- Born: 25 January 1952 (age 73) Johannesburg, Union of South Africa
- Education: Kearsney College
- Occupation: Businessman
- Known for: Gordon Schachat collection, African Bank Limited
- Spouse(s): Jani Allan (1982–1984) Pamela Schachat (1995–present)

= Gordon Schachat =

South African businessman and art collector

Gordon Schachat (born 25 January 1952) is a South African businessman and art collector.

==Personal life==
In 1973, Schachat met his first wife at university, the former Sunday Times columnist Jani Allan and married her in Mauritius in 1982. The marriage ended in 1984, with Allan blaming the collapse on her "obsession" with her burgeoning media career.

In 1992, Schachat supported Allan's testimony in the libel suit she brought against the British broadcaster Channel 4. He later remarried and had three children with his wife, Pamela.

In 2015, Allan wrote about the marriage in her best-selling memoir, Jani Confidential and credited Schachat's belief in her as a factor in her ascension in South African media. Allan detailed the collapse of the marriage: "Gordon had to live through the weekly angst about the column. It was like re-inventing the wheel every week. My validity as a partner hinged – or so I thought – on my success as a columnist. The column was the all-consuming Moloch. When it had been put to bed, there was nothing left of me."

==Career==

Schachat has held a number of directorships during his business career. Schachat's early business background was in housing development, serving nine years with the Schachat housing group, Schachat Cullum. The housing group bought most of Ernst Erikson's sprawling Norscot estate in Witkoppen and divided it to create homes. Schachat's former wife described the profile of Schachat Cullum clients: Buying a Schachat Cullum house mean that you were probably professional, probably white, and this was your first time as a home-buyer.
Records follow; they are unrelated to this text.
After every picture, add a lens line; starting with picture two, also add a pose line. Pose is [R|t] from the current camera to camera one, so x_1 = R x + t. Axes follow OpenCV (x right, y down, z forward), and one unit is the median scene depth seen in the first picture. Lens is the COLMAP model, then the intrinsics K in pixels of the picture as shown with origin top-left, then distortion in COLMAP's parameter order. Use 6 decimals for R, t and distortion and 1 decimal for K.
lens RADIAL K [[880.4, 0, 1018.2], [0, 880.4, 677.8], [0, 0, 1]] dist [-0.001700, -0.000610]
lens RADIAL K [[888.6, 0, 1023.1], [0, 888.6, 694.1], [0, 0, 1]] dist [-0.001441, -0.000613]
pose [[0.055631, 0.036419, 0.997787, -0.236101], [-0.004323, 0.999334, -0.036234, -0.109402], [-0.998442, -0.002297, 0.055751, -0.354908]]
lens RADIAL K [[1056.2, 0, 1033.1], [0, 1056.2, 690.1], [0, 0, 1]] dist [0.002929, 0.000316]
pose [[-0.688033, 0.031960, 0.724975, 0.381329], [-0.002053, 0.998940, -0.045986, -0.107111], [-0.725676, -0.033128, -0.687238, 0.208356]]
Since the 1980s he spent 13 years in private equity and investment banking. This was followed by the establishment of Boabab Solid Growth Ltd, a precursor to the 1998 establishment of African Bank Limited, which Schachat is an original founder and architect of. Schachat currently serves as a director of the company as well as the Executive Deputy Chair.

In 2007 Abil's ZAR10.6 billion all-share offer for Ellerines furniture giant was approved.

Abil is listed on the JSE and is South Africa's biggest mass-market lender and recently issued a $54.81 million (550 million rand) senior unsecured bond.

===Art collection===
The Gordon Schachat collection was premiered at the 2009 Joburg Art Fair. The collection hosted the most prominent piece of the festival Security by Jane Alexander and Tumela Mosaka. Schachat's private art collection includes works by Robin Rhode. He displayed works by Rhode in the 2008 Joburg Art Fair.

Schachat's collection also includes works by the South African painter Alexis Preller. He is currently sponsoring a forthcoming book by art historian Esme Berman on Preller.